--- Task directions ---
Restate every record that follows, keeping it exact.

--- Dataset extract ---
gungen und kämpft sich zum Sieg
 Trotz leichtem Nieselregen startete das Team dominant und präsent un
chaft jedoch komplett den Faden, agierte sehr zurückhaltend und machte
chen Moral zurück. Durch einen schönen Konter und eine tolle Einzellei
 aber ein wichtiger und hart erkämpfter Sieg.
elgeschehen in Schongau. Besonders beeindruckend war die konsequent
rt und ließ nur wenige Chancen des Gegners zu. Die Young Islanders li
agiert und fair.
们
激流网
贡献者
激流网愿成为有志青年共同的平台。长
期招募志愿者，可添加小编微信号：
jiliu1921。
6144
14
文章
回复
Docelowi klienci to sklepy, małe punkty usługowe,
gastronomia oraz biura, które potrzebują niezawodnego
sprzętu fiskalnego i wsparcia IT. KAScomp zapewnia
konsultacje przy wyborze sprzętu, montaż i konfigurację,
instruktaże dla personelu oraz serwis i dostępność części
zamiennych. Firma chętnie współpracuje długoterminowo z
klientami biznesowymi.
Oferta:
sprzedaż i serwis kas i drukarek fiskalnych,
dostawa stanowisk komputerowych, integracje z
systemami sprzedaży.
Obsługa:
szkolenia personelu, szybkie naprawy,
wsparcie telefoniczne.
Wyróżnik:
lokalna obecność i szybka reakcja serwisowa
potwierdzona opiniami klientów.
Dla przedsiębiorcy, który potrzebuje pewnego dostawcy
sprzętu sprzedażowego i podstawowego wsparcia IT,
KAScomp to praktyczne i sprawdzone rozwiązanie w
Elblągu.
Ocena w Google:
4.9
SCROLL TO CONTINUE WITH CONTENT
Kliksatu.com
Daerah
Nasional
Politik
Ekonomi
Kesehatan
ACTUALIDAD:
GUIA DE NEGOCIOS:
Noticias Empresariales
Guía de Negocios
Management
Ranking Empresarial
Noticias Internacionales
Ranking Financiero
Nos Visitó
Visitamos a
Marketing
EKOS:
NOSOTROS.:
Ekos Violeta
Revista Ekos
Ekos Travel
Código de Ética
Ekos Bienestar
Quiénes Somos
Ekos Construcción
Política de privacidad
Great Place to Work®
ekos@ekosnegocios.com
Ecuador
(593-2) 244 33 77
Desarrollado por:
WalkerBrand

--- Task result ---
gungen und kämpft sich zum Sieg
 Trotz leichtem Nieselregen startete das Team dominant und präsent un
chaft jedoch komplett den Faden, agierte sehr zurückhaltend und machte
chen Moral zurück. Durch einen schönen Konter und eine tolle Einzellei
 aber ein wichtiger und hart erkämpfter Sieg.
elgeschehen in Schongau. Besonders beeindruckend war die konsequent
rt und ließ nur wenige Chancen des Gegners zu. Die Young Islanders li
agiert und fair.
们
激流网
贡献者
激流网愿成为有志青年共同的平台。长
期招募志愿者，可添加小编微信号：
jiliu1921。
6144
14
文章
回复
Docelowi klienci to sklepy, małe punkty usługowe,
gastronomia oraz biura, które potrzebują niezawodnego
sprzętu fiskalnego i wsparcia IT. KAScomp zapewnia
konsultacje przy wyborze sprzętu, montaż i konfigurację,
instruktaże dla personelu oraz serwis i dostępność części
zamiennych. Firma chętnie współpracuje długoterminowo z
klientami biznesowymi.
Oferta:
sprzedaż i serwis kas i drukarek fiskalnych,
dostawa stanowisk komputerowych, integracje z
systemami sprzedaży.
Obsługa:
szkolenia personelu, szybkie naprawy,
wsparcie telefoniczne.
Wyróżnik:
lokalna obecność i szybka reakcja serwisowa
potwierdzona opiniami klientów.
Dla przedsiębiorcy, który potrzebuje pewnego dostawcy
sprzętu sprzedażowego i podstawowego wsparcia IT,
KAScomp to praktyczne i sprawdzone rozwiązanie w
Elblągu.
Ocena w Google:
4.9
SCROLL TO CONTINUE WITH CONTENT
Kliksatu.com
Daerah
Nasional
Politik
Ekonomi
Kesehatan
ACTUALIDAD:
GUIA DE NEGOCIOS:
Noticias Empresariales
Guía de Negocios
Management
Ranking Empresarial
Noticias Internacionales
Ranking Financiero
Nos Visitó
Visitamos a
Marketing
EKOS:
NOSOTROS.:
Ekos Violeta
Revista Ekos
Ekos Travel
Código de Ética
Ekos Bienestar
Quiénes Somos
Ekos Construcción
Política de privacidad
Great Place to Work®
ekos@ekosnegocios.com
Ecuador
(593-2) 244 33 77
Desarrollado por:
WalkerBrand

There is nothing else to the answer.